When we experience relational trauma, relationships can feel scary, but reestablishing safety and trust in relationships is where the healing happens. (To be clear, we do not mean reestablishing safety and trust with abusers, but rather finding other healing relationships.) 

“When safety and trust had been established, people were able to connect with helpers. The nature of the behaviours of helpers that fostered healing ranged from small acts of kindness to unconditional love.”

  • “Moving from being wounded, through suffering to healing, is possible. It is facilitated by developing safe, trusting relationships and by positive reframing that moves through the weight of responsibility to the ability to respond.”
  • “Relationships with health professionals were among these but were not necessarily any more important to the healing journey than other kinds of helpers, which included family members, friends, spirituality and their God, pets, support groups, administrators, case workers and supervisors.”

Healing probably means different things to different people, but one definition that emerged from the study is: “The re-establishment of a sense of integrity and wholeness.” 

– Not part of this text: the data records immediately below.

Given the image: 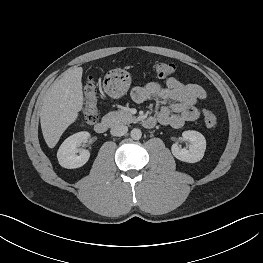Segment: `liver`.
I'll return each mask as SVG.
<instances>
[{
    "label": "liver",
    "mask_w": 263,
    "mask_h": 263,
    "mask_svg": "<svg viewBox=\"0 0 263 263\" xmlns=\"http://www.w3.org/2000/svg\"><path fill=\"white\" fill-rule=\"evenodd\" d=\"M82 73V67L69 68L50 86L42 99L41 129L49 148L56 146L83 108Z\"/></svg>",
    "instance_id": "obj_1"
}]
</instances>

Healing was an emergent property that resulted from each individuals’ complex healing journey, a result of bridged connections between resources and relationships. “…they gradually found relief from suffering and began to exhibit emergent characteristics: a sense of hope, self-acceptance, and a desire to help others—the immediate precursors to healing.”

 In varying degrees, “they were able to transcend their suffering and in some sense to flourish.” 

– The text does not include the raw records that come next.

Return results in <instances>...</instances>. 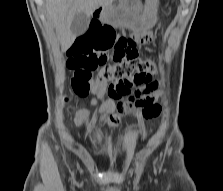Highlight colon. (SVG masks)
I'll list each match as a JSON object with an SVG mask.
<instances>
[{
	"mask_svg": "<svg viewBox=\"0 0 223 191\" xmlns=\"http://www.w3.org/2000/svg\"><path fill=\"white\" fill-rule=\"evenodd\" d=\"M112 54L113 64H106V52ZM68 66L75 70L72 87L78 96H87L96 82L141 85L150 81L156 65L141 59L134 39L118 36L109 25L92 27L78 37L68 51ZM100 68L96 79L92 71ZM129 80L132 83H129Z\"/></svg>",
	"mask_w": 223,
	"mask_h": 191,
	"instance_id": "1",
	"label": "colon"
}]
</instances>
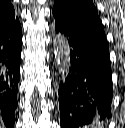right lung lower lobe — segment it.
Masks as SVG:
<instances>
[{"label": "right lung lower lobe", "mask_w": 125, "mask_h": 128, "mask_svg": "<svg viewBox=\"0 0 125 128\" xmlns=\"http://www.w3.org/2000/svg\"><path fill=\"white\" fill-rule=\"evenodd\" d=\"M21 49L20 23L0 32V116L7 128L14 127Z\"/></svg>", "instance_id": "98d812e1"}]
</instances>
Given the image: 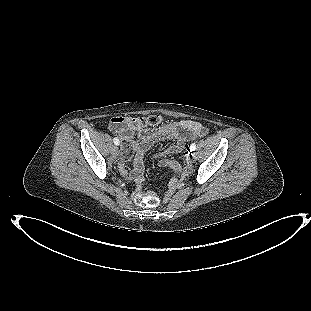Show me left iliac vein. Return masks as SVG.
<instances>
[{"label":"left iliac vein","mask_w":311,"mask_h":311,"mask_svg":"<svg viewBox=\"0 0 311 311\" xmlns=\"http://www.w3.org/2000/svg\"><path fill=\"white\" fill-rule=\"evenodd\" d=\"M195 159H196V155H195L194 152H192V153H191V160H192V161H195Z\"/></svg>","instance_id":"1"}]
</instances>
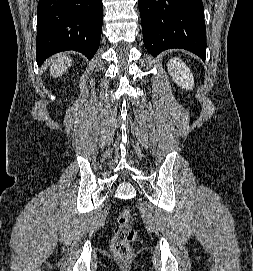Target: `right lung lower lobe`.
Returning a JSON list of instances; mask_svg holds the SVG:
<instances>
[{"instance_id":"1","label":"right lung lower lobe","mask_w":253,"mask_h":271,"mask_svg":"<svg viewBox=\"0 0 253 271\" xmlns=\"http://www.w3.org/2000/svg\"><path fill=\"white\" fill-rule=\"evenodd\" d=\"M102 22V0H39L37 63L65 50L91 59L99 47Z\"/></svg>"}]
</instances>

  • Helping Others: We find meaning in helping others. “Understanding that suffering gives the strength and experience to help others in similar situations.”
  • Hope: We begin to have hope that we will not always feel this bad. A Crohn’s patient said, “I think gradually I realized that I was going to feel better. I did have days when I actually didn’t vomit, when I did feel better. And I think gradually I came to believe that maybe I could have a normal life again.”
  • Self-Acceptance: We see our inherent value and understand that we are not to blame for our suffering. A participant living with HIV said, “I’m really proud of myself. I think that now I still want to live. I don’t want to die, and I really love myself a lot. I have a lot of comfort in myself.”

Suffering is the ongoing pain from wounding. 

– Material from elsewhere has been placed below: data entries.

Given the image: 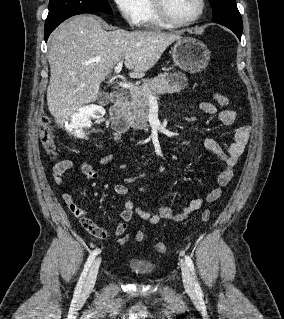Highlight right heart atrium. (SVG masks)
<instances>
[{
	"mask_svg": "<svg viewBox=\"0 0 284 319\" xmlns=\"http://www.w3.org/2000/svg\"><path fill=\"white\" fill-rule=\"evenodd\" d=\"M118 12L131 26L141 25L145 0H113Z\"/></svg>",
	"mask_w": 284,
	"mask_h": 319,
	"instance_id": "right-heart-atrium-1",
	"label": "right heart atrium"
}]
</instances>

There is debate about whether or not one actually needs to experience suffering on the path to healing.

Wounding happens when we experience physical or emotional harm. It can stem from chronic illness or by physical or psychological trauma for which we do not have the tools to cope, or a combination of those factors. 

“The degree and quality of suffering experienced by each individual is framed by contextual factors that include personal characteristics, timing of their initial or ongoing wounding in the developmental life cycle and prior and current relationships.”

Characteristics: How predisposed someone may be to wounding/how many tools and resources someone may have to deal with trauma/illness.

Lifestages: Developmental timing plays an important role in the impact of trauma — young children often do not have the same resources as older adults.

Relationships: Relationships can provide solace and support for those suffering, while lack of healthy relationships can prolong suffering.